Thursday, November 10, 2016

What Type of Attorney do You Really Need? Do You Want to Win? You Don't Care?


Do you have a case where you want to win, or need to win your case?
Do you have the winning facts?  Do you know what law would or would not support your position? Do you want or need an actual litigator for your case?







Hiring an advocate (attorney litigator) is not the same as hiring collaborative attorneys. Also, mediating* a case with only one attorney means ...The mediator helps people talk the issues through, supposedly helping to "settle" the dispute themselves. In this attorney's opinion, it would not be recommended in most cases, because typically the overbearing spouse simply bulldozes the other spouse.

*[Mediation for visitation is not the same thing as mediation of an entire divorce case. Mediation for visitation/custody is required by law when there is no agreement.]


There are many pitfalls that can arise in divorce; many of them involve financial transactions that one spouse had no knowledge of; assets that one spouse did not know about; children that were conceived outside the marriage and spouse never knew other spouse was paying; secret business dealings that was predicated on all cash; illegal actions by one spouse implicating the other spouse who had no knowledge; large debts racked up by one spouse, without the other spouse even knowing such debt existed; one spouse signing the other spouse's name for a credit card, then ruining the other spouse's credit.... NONE of these things, in this attorney's opinion, should be addressed in either mediation or collaborative law scenario.
That is because there was a huge breach of fiduciary duty that has serious consequences to the guilty spouse. That should be done in court since the guilty spouse should have to pay for wrongdoing. (Of course if you are too afraid because your spouse might try and kill you then you better go get help right away.)
                                             

Especially if you have issues in the 3 lines below, which happened BEFORE the case finalized---- you should never hire anyone except an advocate litigator.

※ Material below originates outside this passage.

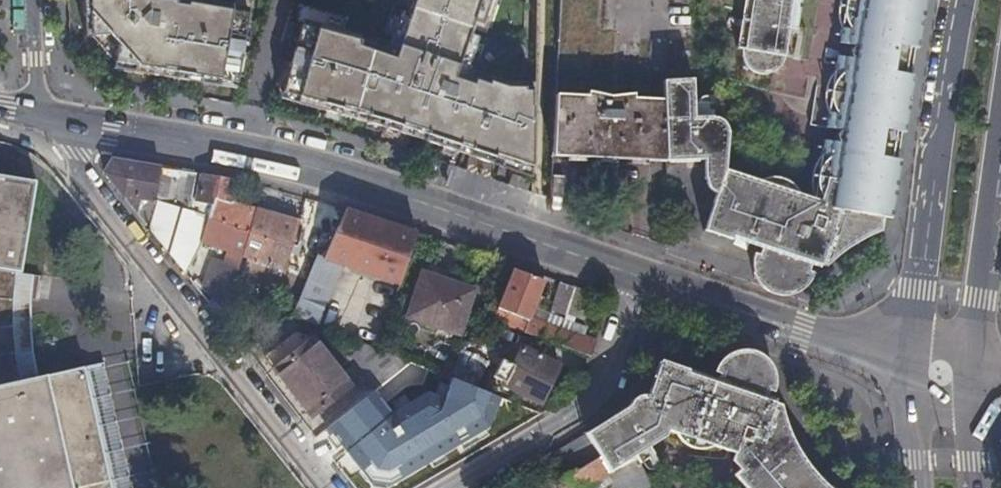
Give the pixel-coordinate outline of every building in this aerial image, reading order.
[(102,44),(132,80),(150,90),(162,90),(222,98),(231,33),(157,20),(156,0),(83,0),(83,4),(92,5),(92,33),(102,44)] [(401,84),(353,69),(356,59),(306,43),(287,102),(536,181),(534,104),(468,85),(492,0),(427,0),(401,84)] [(780,52),(786,20),(794,21),(797,0),(748,0),(746,11),(738,9),(732,39),(739,40),(739,44),(740,50),(743,55),(745,57),(750,61),(752,62),(758,64),(764,64),(770,62),(772,61),(777,57),(780,52)] [(738,9),(746,11),(748,0),(740,0),(738,9)] [(838,19),(836,28),(854,31),(850,57),(832,54),(831,63),(828,67),(824,74),(823,78),(821,87),(822,95),(823,103),(822,111),(841,114),(838,141),(818,138),(817,146),(814,149),(812,153),(809,160),(807,168),(807,176),(807,180),(810,188),(813,195),(798,235),(798,237),(799,240),(800,242),(803,243),(802,247),(807,250),(820,257),(823,252),(829,244),(836,237),(839,234),(843,231),(848,229),(857,226),(866,224),(871,223),(876,224),(878,209),(888,150),(886,150),(887,145),(890,141),(890,138),(891,132),(890,127),(891,123),(892,124),(901,67),(900,66),(901,62),(903,58),(904,54),(904,49),(904,47),(903,44),(904,40),(898,39),(900,26),(902,25),(904,23),(908,19),(908,17),(910,13),(911,10),(911,8),(911,7),(911,1),(910,0),(836,0),(836,2),(836,6),(836,11),(838,19)] [(911,8),(911,10),(910,13),(908,17),(908,19),(904,23),(902,25),(900,26),(898,39),(904,40),(914,41),(921,0),(910,0),(911,1),(911,7),(911,8)] [(911,68),(901,67),(892,124),(902,125),(911,68)] [(689,71),(660,78),(661,99),(664,151),(699,150),(723,149),(725,121),(724,118),(723,114),(720,112),(718,111),(713,108),(706,107),(690,106),(689,71)] [(609,92),(597,88),(586,84),(585,89),(552,85),(550,148),(664,161),(664,151),(661,99),(632,95),(632,89),(609,92)] [(723,149),(699,150),(701,174),(703,177),(705,179),(710,183),(712,183),(720,159),(723,149)] [(896,152),(888,150),(878,209),(886,210),(896,152)] [(105,171),(152,229),(156,201),(190,206),(192,199),(197,173),(112,159),(105,171)] [(793,185),(720,159),(712,183),(699,220),(705,222),(710,219),(720,223),(721,228),(727,229),(730,221),(759,230),(784,239),(798,195),(793,185)] [(241,257),(256,209),(236,202),(239,179),(204,174),(199,200),(192,199),(190,206),(156,201),(152,229),(188,275),(205,245),(241,257)] [(82,368),(16,382),(9,341),(7,321),(6,304),(6,280),(6,270),(18,272),(33,181),(0,176),(0,487),(110,487),(82,368)] [(519,194),(521,188),(523,182),(503,176),(500,188),(519,194)] [(301,224),(256,209),(241,257),(285,271),(301,224)] [(341,218),(336,230),(327,251),(337,255),(356,212),(345,209),(342,215),(341,218)] [(317,324),(342,265),(399,284),(416,232),(356,212),(337,255),(327,251),(324,257),(318,254),(292,315),(317,324)] [(784,239),(759,230),(754,245),(749,244),(747,248),(747,259),(751,270),(758,278),(768,284),(779,285),(790,283),(799,277),(806,268),(807,263),(803,261),(807,250),(802,247),(784,239)] [(238,266),(224,261),(217,285),(215,293),(225,305),(230,291),(238,266)] [(540,337),(545,324),(530,319),(541,280),(513,270),(492,320),(540,337)] [(408,317),(433,325),(459,333),(474,289),(422,272),(408,317)] [(275,328),(267,318),(259,308),(247,318),(263,338),(275,328)] [(561,329),(545,324),(540,337),(557,343),(561,329)] [(561,328),(561,329),(557,343),(590,355),(595,340),(561,328)] [(264,356),(287,386),(310,415),(348,385),(311,339),(295,331),(264,356)] [(352,355),(373,387),(401,369),(380,337),(352,355)] [(499,364),(493,361),(487,358),(480,373),(493,379),(494,377),(506,382),(504,385),(542,403),(560,365),(524,346),(514,365),(503,358),(499,364)] [(448,376),(471,388),(485,362),(462,350),(448,376)] [(718,366),(716,371),(720,373),(717,382),(689,372),(687,379),(741,396),(724,448),(734,452),(741,468),(752,459),(739,443),(749,412),(750,410),(751,408),(752,407),(754,406),(756,405),(758,405),(760,405),(761,403),(782,411),(781,404),(767,399),(770,389),(774,390),(775,387),(776,380),(775,373),(774,370),(770,364),(766,358),(760,354),(754,351),(747,350),(743,350),(740,350),(733,352),(727,356),(722,360),(718,366)] [(667,361),(661,359),(649,396),(646,394),(644,394),(639,394),(635,396),(632,400),(631,404),(611,417),(615,423),(601,432),(598,426),(586,434),(608,470),(636,454),(636,455),(667,436),(668,431),(724,448),(741,396),(687,379),(689,372),(690,369),(683,367),(677,370),(668,367),(667,361)] [(352,463),(371,487),(390,487),(420,464),(366,396),(325,430),(352,463)] [(825,483),(820,477),(810,466),(801,453),(797,446),(793,440),(787,425),(782,411),(761,403),(760,405),(758,405),(756,405),(754,406),(752,407),(751,408),(750,410),(749,412),(739,443),(752,459),(741,468),(734,474),(747,487),(764,487),(767,485),(770,487),(832,487),(825,483)] [(610,473),(608,470),(586,434),(585,432),(547,455),(567,487),(586,487),(610,473)]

Aggressive at that. Plus, there are huge time barriers to trying to set aside any of this!

Fraud, Duress
Mistake, Coercion,
Failure to Exchange Declarations (Assets Debts)
    We live in a society where people often want what they want, and when clients hire attorneys to get something done, especially in family law, it's often because one SIDE tried to take advantage of the other side.  If you have a family law case where both of you AGREE on everything then of course you don't really need an attorney, except perhaps to create a settlement agreement.

    HOWEVER, the vast majority of most divorces and break ups, is because the couple cannot agree on a lot of things, including (just an example....) post judgment orders.........

    • How to raise the kids-- too lenient?  too strict?
    • How to spend income from employment or inheritance
    • How to train kids  to have moral values
    • How to get along with other family members that don't live with you
    • How to avoid too much tv, too much bad influence, too much Facebook?
    • What to do with a lazy spouse that refuses to help out--with anything?
    • What to do with spouse that is either dangerous, aggressive, drinks too much
    • How to get out of supervised visits?? You have an ex spouse also?
    • Spouse drinks, smokes, gambles, does drugs, shops too much? Hoarding?
    • Spouse AND kids do nothing but stay on Facebook and phone 24/7?? 
    • Your kids are not only lazy, they are spoiled rotten and you blame the spouse?
    • Your spouse is bipolar and can't be controlled?

    Of all the problems attorney has seen over several decades, the problems around children tend to generate the worst issues, followed by physical harm, financial issues, and alcohol or drug use.

    And remarkably, attorney has seen clients REFUSE to take what he/she is entitled to, and then SETTLE a case by using an attorney who ONLY settles cases--- in other words, the attorney is not a litigator. That is absurd.

    If you are entitled to something, why would you pay someone to settle a case when you could have settled it without help????   Collaborative law and mediation means if you don't settle the case using whomever you hired, those attorney cannot represent you in court anyway. You THEN have to hire new attorneys!!   While mediation and collaborative may be good for some cases (which means you are settling case by paying people to settle it without court)-- it is essentially negotiation. Judges are not involved. If you work something out and then don't like it later--- what you have is a problem.
                  Some of the down sides of  collaborative law (which includes hiring people like accountants and other experts) and makes it costly:

    The Expense; Impact of termination and cost of new counsel; No advocacy for one or both parties; directed conversation between parties, power imbalances, difficult issues might remain secret (such as domestic violence, addictions, drugs, gambling, infidelities,etc.); Possible inadequate information collection, potentially less support for views of children.

    Basically, in mediation there is no advocate for YOU.  In collaborative law, BOTH sides work on issues, but NO ONE is an advocate for YOUR side.  The collaborative view is to work out issues, not really take sides as an advocate----a true advocate is there to represent YOU, not the spouse.  This is part of the reason that most people in a divorce WANT an advocate, and need a litigator --- because they are being taken advantage of, steamrolled, or being misled or manipulated.